Una intuizione geniale

Il regista ebbe un'idea geniale, ovvero quella di dissacrare un classico del cinema horror ,riempiendolo d'ironia e sarcasmo. L'operazione "Frankstein Junior" fu un vero successo da subito. L'idea che è accreditata a Gene Wilder ci riporta al capolavoro uscito nel 1974. esattamente 50 anni fa.


Da dove si partiva?

L'idea del film arriva dal romanzo Frankenstein o il moderno Prometeo della scrittrice e filosofa Mary Shelley, considerato il primo romanzo gotico in assoluto.
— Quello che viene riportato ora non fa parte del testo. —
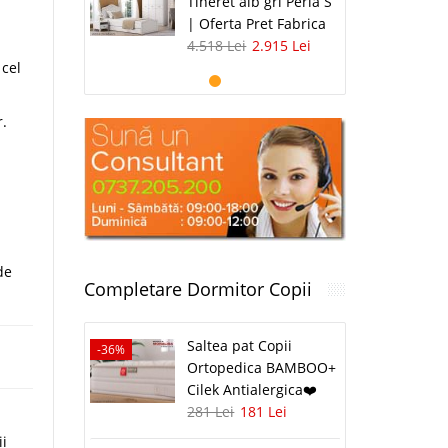
Tineret alb gri Perla S
| Oferta Pret Fabrica
4.518 Lei
2.915 Lei
 cel
r.
de
Completare Dormitor Copii
Saltea pat Copii
-36%
Ortopedica BAMBOO+
Cilek Antialergica❤️
281 Lei
181 Lei
ii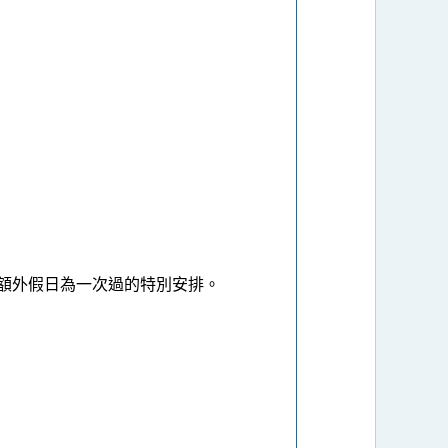
，該額外假日為一次過的特別安排。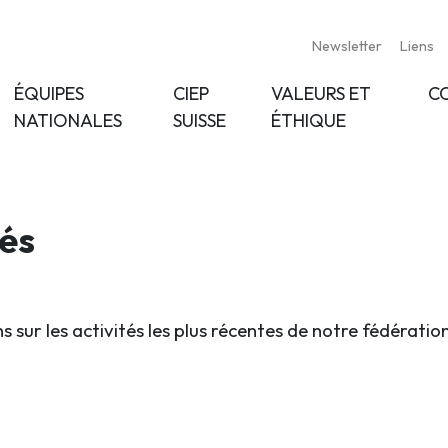
Newsletter
Liens
ÉQUIPES
CIEP
VALEURS ET
C
NATIONALES
SUISSE
ÉTHIQUE
tés
s sur les activités les plus récentes de notre fédératio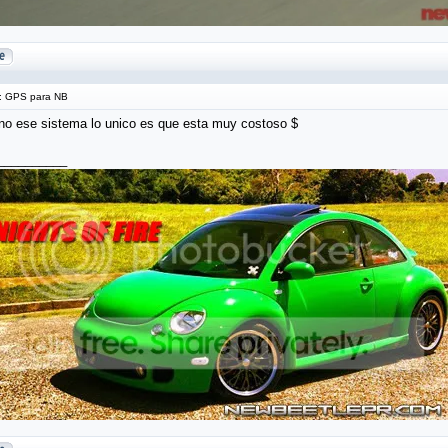
 GPS para NB
no ese sistema lo unico es que esta muy costoso $
__________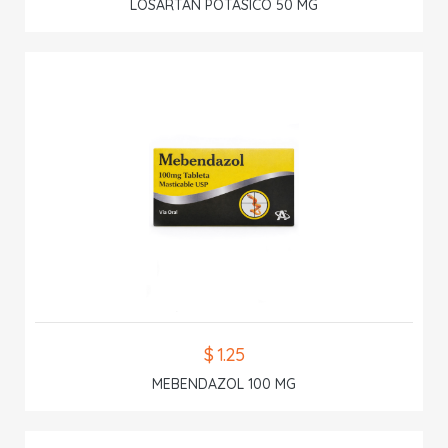
LOSARTAN POTASICO 50 MG
$ 1.25
MEBENDAZOL 100 MG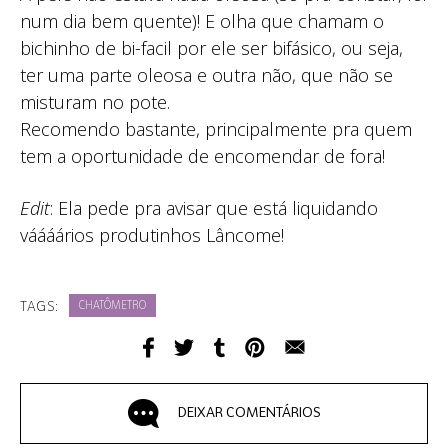
num dia bem quente)! E olha que chamam o
bichinho de bi-facil por ele ser bifásico, ou seja,
ter uma parte oleosa e outra não, que não se
misturam no pote.
Recomendo bastante, principalmente pra quem
tem a oportunidade de encomendar de fora!
Edit
: Ela pede pra avisar que está liquidando
váááários produtinhos Lâncome!
TAGS:
CHATÔMETRO
DEIXAR COMENTÁRIOS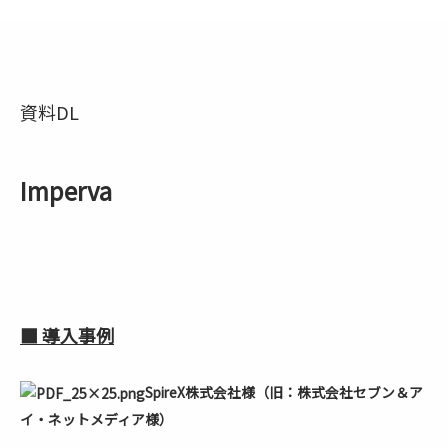
資料DL
Imperva
■ 導入事例
SpireX株式会社様（旧：株式会社セブン＆ア
イ・ネットメディア様）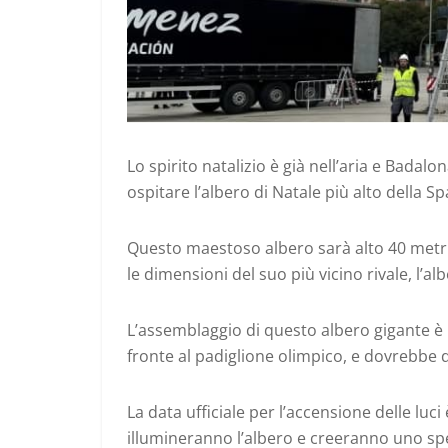
Lo spirito natalizio è già nell’aria e Badalo
ospitare l’albero di Natale più alto della 
Questo maestoso albero sarà alto 40 metri
le dimensioni del suo più vicino rivale, l’alb
L’assemblaggio di questo albero gigante è i
fronte al padiglione olimpico, e dovrebbe 
La data ufficiale per l’accensione delle lu
illumineranno l’albero e creeranno uno spett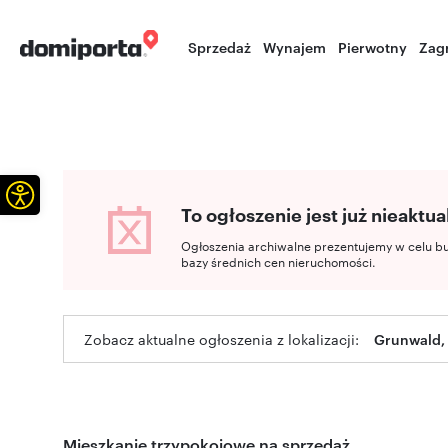
Sprzedaż
Wynajem
Pierwotny
Zag
Otwórz pasek narzędzi
To ogłoszenie jest już nieaktua
Ogłoszenia archiwalne prezentujemy w celu b
bazy średnich cen nieruchomości.
Zobacz aktualne ogłoszenia z lokalizacji:
Grunwald, 
Mieszkanie trzypokojowe na sprzedaż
Ma anche dai molti film del genere e ispirati a lui partendo da Frankenstein di James Whale del 1931.


La trama

La pellicola, ,in rigoroso Bianco e nero d'ordinanza,  si apre nella New York anni Trenta. Il professore universitario Frederick Frankenstein, nipote del famoso dottor Victor von Frankenstein, riceve la notizia che il defunto barone gli ha lasciato un castello in Transilvania. Il professore parte per la Romania dove incontra l'aiutante gobbo Igor (interpretato da Marty Feldman), nipote del vecchio assistente del nonno, la procace assistente Inga (Teri Garr) e l'inquietante Frau Blücher (Cloris Leachman), nominando la quale è tutto un nitrire di cavalli spaventati. Proprio lei farà ritrovare  a Frederick gli appunti del nonno, su come dar vita ad un cadavere. E qui Gene Wilder pronuncia la famosa frase cult: " "Si può fare!". Perché pensa di riportare in vita una persona defunta. Da qui la pelicola present atutta una serie di esilaranti equivoci e incidenti di percorso. Tra le scene più divertenti del film anche quella in cui Gene Hackman che interpreta un eremita cieco, nella notte più buia e piovosa della terra chiede rivolto al Signore: "Ti prego. Una visita, non chiedo altro, un viandante che possa aiutarmi a passare qualche ora della mia vita solitaria". Alla fine  un'altra indimenticabile sequenza con  il dottor Frederick Frankenstein e la sua bella e procace assistente Inga. Lui legge con interesse scientifico una pagina del nonno sui suoi esperimenti mentre lei vede, in quella stessa pagina, un inaspettato lato pratico. "Dato che la minuzia delle parti rallentava notevolmente il mio lavoro, decisi di fare una creatura dalle dimensioni gigantesche" legge Frankenstein che aggiunge subito dopo: "e questo semplificherebbe tutto. In altre parole le vene, i piedi, le mani, tutti gli organi dovrebbero essere ingranditi?" "Uh! allora avrebbe un enorme schwanzstücke!" dice subito un'entusiasta Inga molto poco scientifica, ma sicuramente più vitale.